Difficile de ne pas établir de parallèle entre le résultat de la galette et la philosophie de l’étiquette allemande Mille Plateaux, qui connaît son apogée en 1999 et 2000 avec la naissance du click’n’cut. "Oui, l’influence est palpable. Le label a fait paraître d’excellents titres au fil des ans et a servi à modeler un certain type de musique électronique que l’on entend aujourd’hui couramment. J’ai apprécié un bon nombre de leurs disques, mais aujourd’hui, si on les réécoute, on se rend compte que ça a plutôt mal vieilli", précise l’ancien employé d’Applied Acoustics Systems, célèbre compagnie de logiciels montréalaise.
Désirant pousser à fond son explorations sonores tout en raffinant ses ambiances brumeuses minimalistes, Monteith (aussi membre de Crackhaus) s’associe à l’étiquette berlinoise Scape, propriété de Stefan Betke, alias Pole, pour ses trois parutions suivantes (Wild Life Documentaries, qui séduit le public européen, l’introspectif Something Borrowed Something Blue et New World Observer, paru l’an dernier).

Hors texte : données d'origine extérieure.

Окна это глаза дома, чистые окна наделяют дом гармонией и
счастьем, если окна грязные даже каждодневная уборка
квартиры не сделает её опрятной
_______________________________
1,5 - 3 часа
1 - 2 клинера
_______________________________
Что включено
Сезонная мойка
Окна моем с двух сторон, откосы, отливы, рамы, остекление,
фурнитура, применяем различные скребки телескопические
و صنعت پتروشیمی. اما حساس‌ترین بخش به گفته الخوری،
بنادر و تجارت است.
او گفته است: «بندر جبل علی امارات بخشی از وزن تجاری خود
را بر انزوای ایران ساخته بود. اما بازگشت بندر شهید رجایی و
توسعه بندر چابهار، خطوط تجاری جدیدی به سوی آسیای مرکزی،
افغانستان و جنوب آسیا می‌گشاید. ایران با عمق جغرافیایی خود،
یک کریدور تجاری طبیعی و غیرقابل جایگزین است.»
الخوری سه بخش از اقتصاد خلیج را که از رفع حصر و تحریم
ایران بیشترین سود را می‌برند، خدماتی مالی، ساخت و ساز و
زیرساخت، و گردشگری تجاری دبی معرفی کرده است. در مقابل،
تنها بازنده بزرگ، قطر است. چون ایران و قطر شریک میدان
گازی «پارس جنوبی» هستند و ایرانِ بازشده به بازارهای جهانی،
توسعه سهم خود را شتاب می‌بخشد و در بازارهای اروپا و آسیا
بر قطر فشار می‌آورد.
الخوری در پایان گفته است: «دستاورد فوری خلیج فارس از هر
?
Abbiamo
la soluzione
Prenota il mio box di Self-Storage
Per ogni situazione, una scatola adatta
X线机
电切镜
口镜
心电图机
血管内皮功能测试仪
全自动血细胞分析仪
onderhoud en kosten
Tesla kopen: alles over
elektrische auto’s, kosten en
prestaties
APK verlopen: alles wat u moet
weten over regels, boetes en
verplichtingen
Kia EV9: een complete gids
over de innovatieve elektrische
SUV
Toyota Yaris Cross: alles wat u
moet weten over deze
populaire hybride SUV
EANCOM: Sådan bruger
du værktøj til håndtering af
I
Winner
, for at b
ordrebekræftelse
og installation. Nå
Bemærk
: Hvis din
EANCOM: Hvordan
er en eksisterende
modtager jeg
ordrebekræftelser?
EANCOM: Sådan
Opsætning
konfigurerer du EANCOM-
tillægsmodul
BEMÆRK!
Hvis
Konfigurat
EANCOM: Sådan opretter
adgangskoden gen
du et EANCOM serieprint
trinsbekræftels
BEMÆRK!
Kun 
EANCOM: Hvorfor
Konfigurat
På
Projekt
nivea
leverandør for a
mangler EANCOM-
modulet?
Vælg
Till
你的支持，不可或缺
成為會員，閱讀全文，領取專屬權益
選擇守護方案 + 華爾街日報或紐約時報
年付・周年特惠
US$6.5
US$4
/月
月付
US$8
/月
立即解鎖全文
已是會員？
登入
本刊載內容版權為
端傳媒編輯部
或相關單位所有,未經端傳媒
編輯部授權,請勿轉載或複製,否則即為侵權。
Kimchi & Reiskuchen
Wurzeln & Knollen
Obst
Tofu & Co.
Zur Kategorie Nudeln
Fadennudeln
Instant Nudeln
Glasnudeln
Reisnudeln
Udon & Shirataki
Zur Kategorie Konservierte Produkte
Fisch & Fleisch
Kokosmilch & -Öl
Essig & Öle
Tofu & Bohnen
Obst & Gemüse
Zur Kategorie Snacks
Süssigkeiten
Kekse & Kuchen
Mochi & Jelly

Bossant dans son studio maison, le petit whiz du laptop croit que la musique électronique se retrouve aujourd’hui dans une position inconfortable mais prometteuse. "Au fil des ans, le terme "musique électronique" devient de moins en moins pertinent parce que tout le monde possède des outils numériques pour créer sa propre mouture. On commence à se distancier des clichés qui définissaient ce que devait être la musique électronique et on assiste à une espèce de retour aux sources au niveau de l’électronique pur, comme avec le techno. En même temps, on parvient à créer de nouveaux hybrides fascinants avec l’ascension fulgurante et l’accessibilité du numérique. Que voulez-vous de plus?" Vive la technologie moderne!
Le 4 juin
Avec Mike Shannon, Bones, Jan Jelinek, Pole & Band
À la Fonderie Darling
MUTEK
Devenu un événement incontournable, autant pour l’amateur de culture numérique que pour celui de musique électronique avant-gardiste, Mutek lance la saison des festivals montréalais avec 70 artistes locaux et internationaux qui se relaieront dans pas moins de six lieux différents. Des têtes d’affiche aux nouveaux venus de la scène locale et internationale, il faudra surveiller cette année le Japonais Ryoichi Kurokawa, 5 mm, projet du Montréalais Marc Leclair (alias Akufen) et Gabriel Coutu-Dumont, la soirée-événement avec le duo français Nôze, Los Hermanos, Mossa ainsi que l’Allemand Thomas Brinkmann, de retour après une absence prolongée. Sans oublier la soirée de clôture avec quelques noms de l’étiquette berlinoise Scape dont Pole et Mike Shannon. Cette septième édition à la programmation diversifiée et audacieuse promet de conjuguer création sonore, recherche audiovisuelle et innovation technologique. Du 31 mai au 4 juin.